Scuzzball: Gotta fly. *Runs*
Blaine[edit]
A tall man about six foot 1 and half inches entered the building he had a breif case in one had and a mulitool cane in the other with a ring on his right ring finger the stone chaged color with the light that whent though it. He wore a long white lab coat that was made seemingly out of pockets underthat was a white tank top. he also wore black carpenter pants with many pockets and black engineer boots that we polished till the spa4rkeled. he walked to the star well his shuolder lenth dark blue hare bounded a littel bit as he walked keeping this hair in place was a headbnd with a stone just like the one on the ring.Hi's emireld green eyes soarkledwithanitipation. He was soon at the top of the long stair well. He saw that the company that he was going to apply for a job was having a metting so he just leaned against the wall near the door. His name was Areo, yang Techon.
Ditto McCloaker[edit]
Ditto: *sigh* Well... that's five more games than we had to start with... back to our product. Saph? Elzie? What sort of story did you have to wrap around our Jumpman game?
((Editor's Note: Another post is supposed to be here, the next post is from Page 8 (and the only one from Page 8))
Ditto McCloaker[edit]
^ Th' debble? Oh well...
Ditto: Well? What is Jumpman trying to do in this game?
Elzie: Um... he's trying to rescue... um...
Saph: uh... a...
Elzie: Princes- *Saph slaps hand over her mouth*
Saph: ...A Prince! Yeah, that's it!
Ditto and Elzie: o.o?
Saph: Yeah. He's trying to rescue a prince... es. Yeah. Princes. That's it. He has to go through the world and save a bunch of princes.
Ditto: Um... that's... not bad. Not terribly original, but... many folk will respond well to the concept of rescuing males for once. And besides, a story really isn't all THAT important anyway... just something to tell why they're doing everything. It'll work!
Elzie and Saph: *whew*
Ditto: Now, that's pretty basic, so I want you to give me more details that will play into the game later on. Okay... and next, I want to hear from... Hoo boy... VORPAL.
...Hey, where is Vorpal?
~the Teleview screen comes on~
Vorpal: Hi, Ditto. I'll have to play it from... uh.. here.
Masamune: Hee hee. Vorpal's going to get it now...!
Ditto: *sigh* Okay, Vorpal. Let's hear what you... er... have.

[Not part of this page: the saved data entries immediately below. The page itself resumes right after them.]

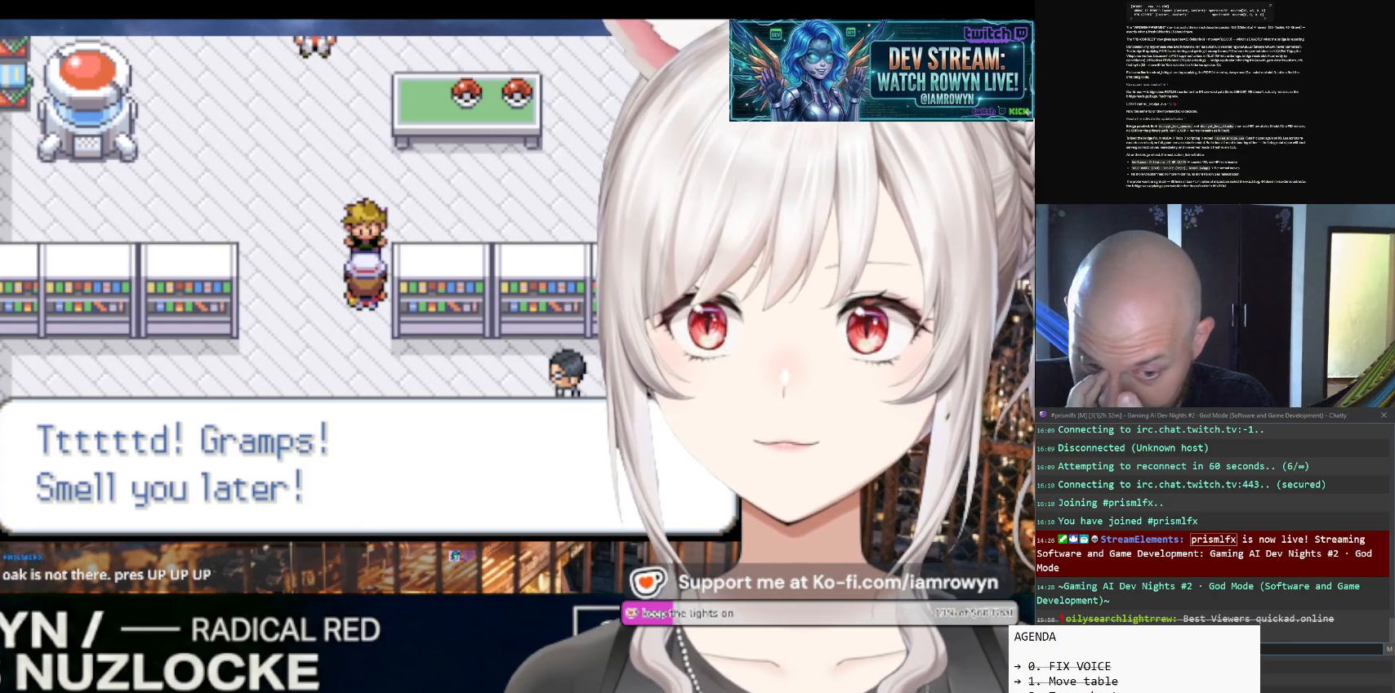
{"buttons": ["A"], "events": [[233, "A", "down"], [233, "DPAD_LEFT", "up"]]}
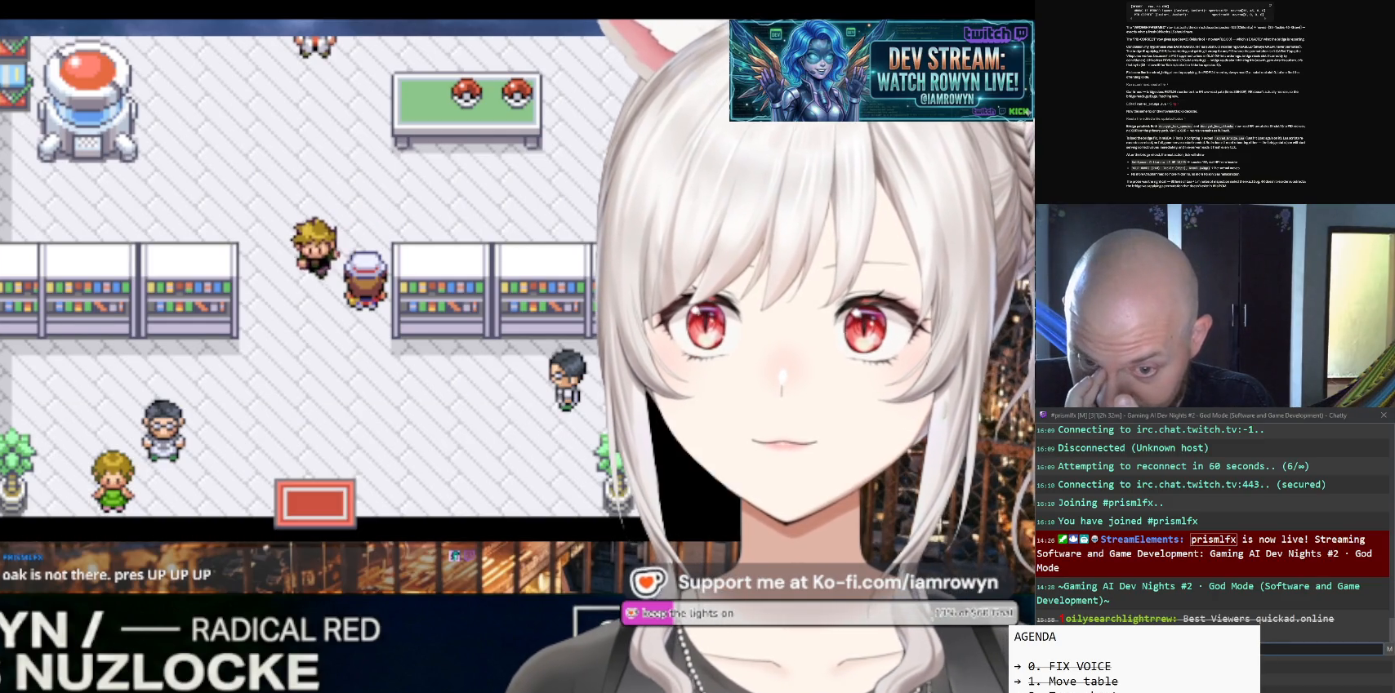
{"buttons": ["A"], "events": []}
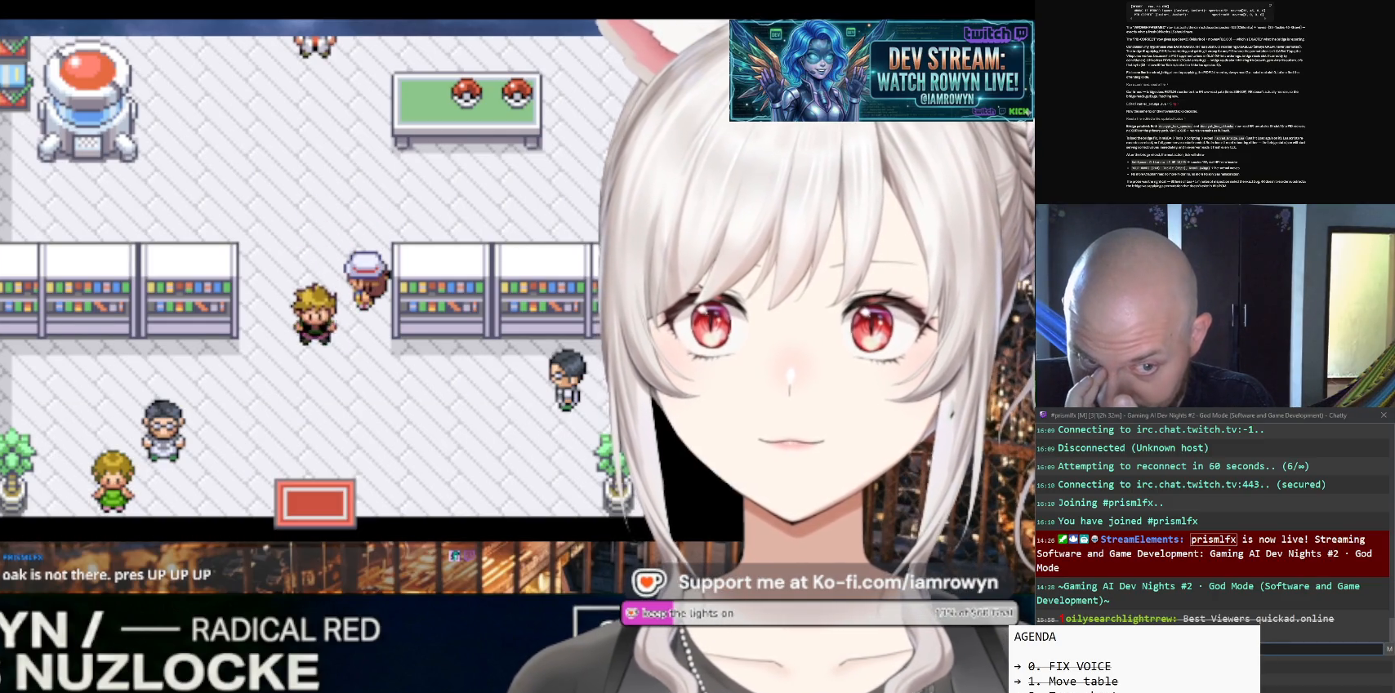
{"buttons": ["A"], "events": []}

Vorpal: Okay. *takes out 1983 Casio keyboard and begins to play badly*
Ditto: That sounds like you're banging it with a rubber chicken.

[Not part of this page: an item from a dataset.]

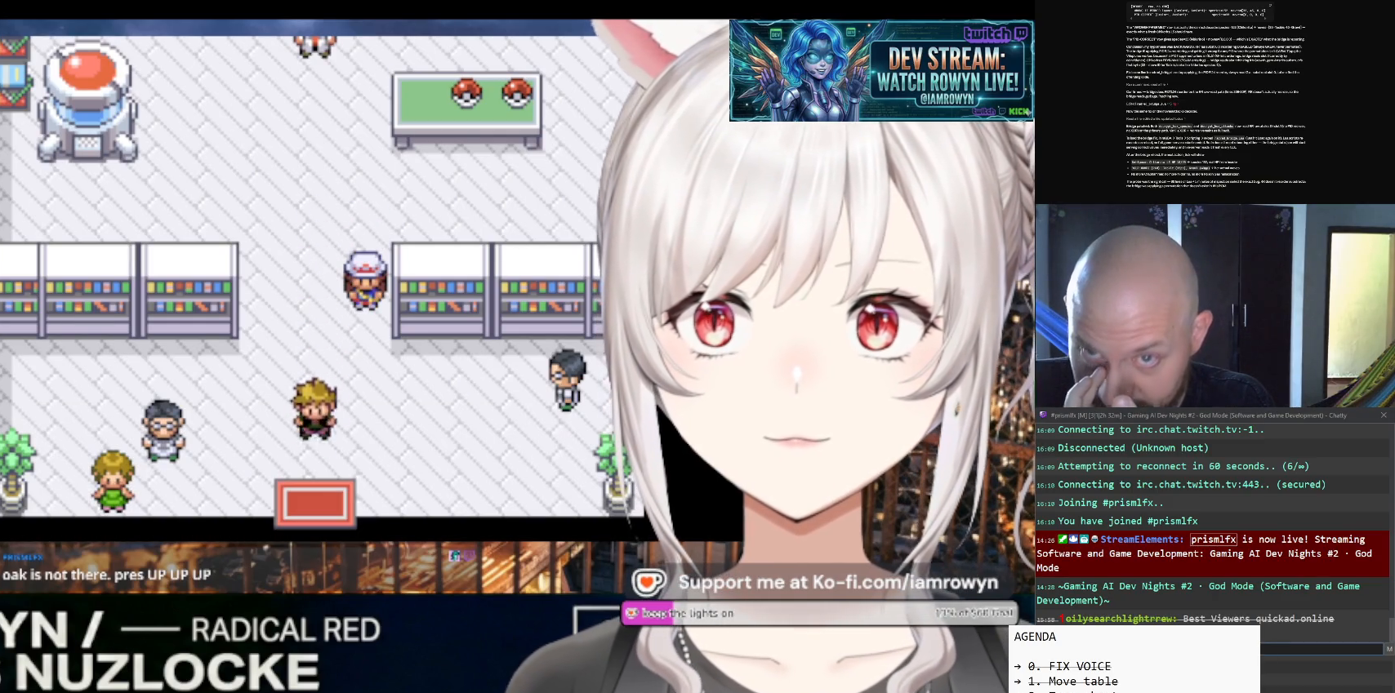
{"buttons": ["A"], "events": []}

Vorpal: *turns around* Hm? Oh... uh... *throws away rubber chicken*
Ditto: -_-0 Batsu, fetch me mah firin' stick.
Batsu: Yes, McCloaker-san. *goes to fetch firing stick*
Vorpal: Um... uh... *plays keyboard with fingers, nervously, and even more poorly*
*various chuckles as Vorpal plays a few more notes, and then suddenly stops*
Vorpal: Oh, to heck with it.
~All of a sudden, Vorpal cracks his knuckles and begins to play a masterful variation of Beethoven's 'Fur Elise' on the Casio, only it sounds like Classical Piano, which amazes everyone in the conference room, not to mention sweeping them away in it's absolute beauty~
Vorpal: *finishes* Okay, that's what I had in mind for the 'Game Over' screen. Now, for the first stage, I thought I'd do a slightly updated version of the original Donkey Kong music...

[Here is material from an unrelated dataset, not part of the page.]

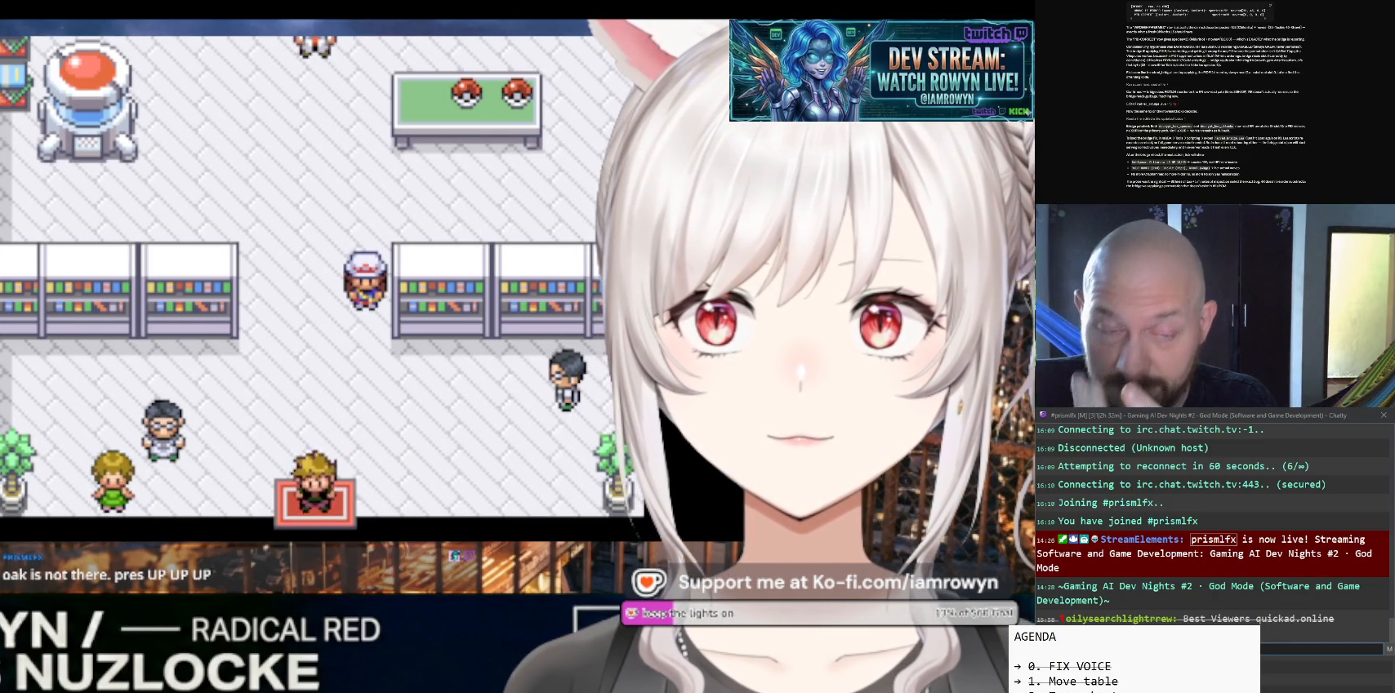
{"buttons": ["A"], "events": []}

~He stands up, and the camera pans out into the music department to reveal an enormous stage. Vorpal rips off his white shirt to reveal a formal black tux underneath. He undoes his hair, which poofs out all white and frizzy, and takes out a conductor's baton, and steps up to the pulpit. The curtain parts and a floodlight illuminates a 40-piece orchestra~
Vorpal: Okay, guys, just like we did five minutes ago...
*In the conference room, Goom and Ba, dressed as ushers, walk amongst the audience*
Goom: ~To Elzie and Saph~ Programme, ladies?